Il parlamento è più un luogo di discussione, di decisione o di entrambe?
“Non è un ‘tutto’ compatto, c’è una suddivisione tra il potere della maggioranza, collegata al governo, e dell’opposizione. Le decisioni sono in buona parte quella della maggioranza, a cui le minoranze presentano il loro progetto politico alternativo”.
La democrazia parlamentare è ancora attuale al tempo della Rete e della tendenza alla rappresentanza sui singoli temi?
“Non dobbiamo pensare che ci sia stata un’età dell’oro a cui è seguito un declino, ogni epoca ha i suoi problemi di equilibrio dei poteri. Occorre fare una distinzione tra le democrazie parlamentari occidentali stabilizzate e quelle di più recente consolidamento o che comunque si trovano in contesti diversi. Nelle prime, le occidentali stabilizzate, possiamo avere delle parziali retrocessioni, ma non farei un esame di tipo apocalittico. Pochi giorni fa alle elezioni europee milioni di persone hanno espresso le loro preferenze, ma anche fuori dall’Occidente, come in Sud Africa e in India, i partiti di governo hanno dovuto formare delle coalizioni per far nascere l’esecutivo”.
Dopo la pandemia le assemblee parlamentari adesso sono in grado di rispondere alle crisi? Sono diventate “resilienti”?

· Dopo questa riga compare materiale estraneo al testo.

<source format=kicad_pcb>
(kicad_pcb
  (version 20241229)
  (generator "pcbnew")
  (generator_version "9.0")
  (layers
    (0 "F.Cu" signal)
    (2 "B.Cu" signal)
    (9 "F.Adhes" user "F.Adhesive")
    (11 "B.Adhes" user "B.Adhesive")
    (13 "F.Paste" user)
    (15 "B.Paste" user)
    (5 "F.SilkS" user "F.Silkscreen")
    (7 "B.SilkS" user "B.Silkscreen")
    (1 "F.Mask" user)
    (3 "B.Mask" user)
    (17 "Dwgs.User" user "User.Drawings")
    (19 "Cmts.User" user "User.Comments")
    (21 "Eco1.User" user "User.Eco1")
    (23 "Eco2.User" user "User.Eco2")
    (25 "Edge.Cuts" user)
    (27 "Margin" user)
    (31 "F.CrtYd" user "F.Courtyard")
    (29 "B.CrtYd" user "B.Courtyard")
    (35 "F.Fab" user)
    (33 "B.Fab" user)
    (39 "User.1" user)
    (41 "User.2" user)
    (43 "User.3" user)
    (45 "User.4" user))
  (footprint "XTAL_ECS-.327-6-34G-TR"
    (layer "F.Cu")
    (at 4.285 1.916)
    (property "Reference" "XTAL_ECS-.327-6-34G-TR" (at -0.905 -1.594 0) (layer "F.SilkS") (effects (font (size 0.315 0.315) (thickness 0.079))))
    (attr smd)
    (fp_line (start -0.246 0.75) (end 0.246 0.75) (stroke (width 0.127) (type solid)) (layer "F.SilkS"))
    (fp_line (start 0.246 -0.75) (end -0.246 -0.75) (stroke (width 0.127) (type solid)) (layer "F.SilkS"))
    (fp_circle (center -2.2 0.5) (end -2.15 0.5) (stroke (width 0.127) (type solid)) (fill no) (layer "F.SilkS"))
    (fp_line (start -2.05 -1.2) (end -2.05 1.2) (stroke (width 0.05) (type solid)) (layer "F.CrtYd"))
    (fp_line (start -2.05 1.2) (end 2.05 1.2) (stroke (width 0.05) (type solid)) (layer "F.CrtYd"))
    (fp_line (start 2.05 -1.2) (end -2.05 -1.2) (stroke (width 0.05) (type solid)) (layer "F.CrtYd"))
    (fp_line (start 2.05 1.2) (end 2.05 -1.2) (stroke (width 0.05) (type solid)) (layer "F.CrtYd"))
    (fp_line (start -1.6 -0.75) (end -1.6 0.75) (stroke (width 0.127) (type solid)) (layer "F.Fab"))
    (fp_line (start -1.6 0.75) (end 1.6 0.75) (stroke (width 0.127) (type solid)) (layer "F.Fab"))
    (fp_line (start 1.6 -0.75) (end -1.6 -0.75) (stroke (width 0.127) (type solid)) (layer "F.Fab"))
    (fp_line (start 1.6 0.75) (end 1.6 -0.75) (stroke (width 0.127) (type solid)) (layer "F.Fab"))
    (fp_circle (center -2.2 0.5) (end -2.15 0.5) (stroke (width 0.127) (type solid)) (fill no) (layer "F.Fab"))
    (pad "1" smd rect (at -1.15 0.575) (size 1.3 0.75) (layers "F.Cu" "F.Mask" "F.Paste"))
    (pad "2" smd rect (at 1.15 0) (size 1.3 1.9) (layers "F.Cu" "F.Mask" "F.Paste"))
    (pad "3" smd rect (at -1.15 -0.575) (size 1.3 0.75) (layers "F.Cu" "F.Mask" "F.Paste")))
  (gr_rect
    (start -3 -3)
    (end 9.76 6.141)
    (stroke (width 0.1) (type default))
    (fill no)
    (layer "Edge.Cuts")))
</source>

“C’è una specificità italiana su cui bisogna riflettere. L’Italia ha avuto casi di mancate riforme, come quella sul bicameralismo, e anomalie da affrontare seriamente. Il governo si è attribuito di fatto in modo convulso il potere di decisione, mi riferisco alla decretazione d’urgenza, svuotando l’assemblea del suo ruolo. Così quest’ultima si trova a votare norme già entrate in vigore. Se è vero che il governo ha l’iniziativa legislativa e fa approvare le leggi, questo processo deve avvenire in maniera più ordinata, attraverso l’approvazione delle Camere. Per superare queste anomalie serve sostituire gli elementi ‘patologici’ con altri fisiologici, quali termini certi per l’approvazione dei disegni di leggi o il bicameralismo, con una delle due Camere che rappresenti le Regioni, a differenza di ora dove sostanzialmente una approva e l’altra soltanto ratifica”.
Quali effetti può avere la riforma del premierato sul nostro parlamento?
“Che ci sia bisogno di un quadro di regole diverse è indiscutibile, poi dipende da come le si fa. Il testo del governo propone un modello senza chiarire come si deve scegliere l’esecutivo. Che il governo nasca dalla scelta degli elettori è una cosa sana, ma non si riesce a capire se si avranno tre schede elettorali o solo due, oppure se le elezioni saranno a maggioranza relativa, con il ballottaggio o con la soglia per avere un premio di maggioranza, per fare degli esempi”.
Che risultato è stato aver istituito un’assemblea sovranazionale, l’Eurocamera?
“Un risultato molto importante. L’Europa vive di due anime, la collaborazione tra i governi e la logica federale, dal basso, attraverso il Parlamento europeo. E’ difficile andare avanti solo con le intese tra Stati nazionali, senza un apporto maggiormente federale”.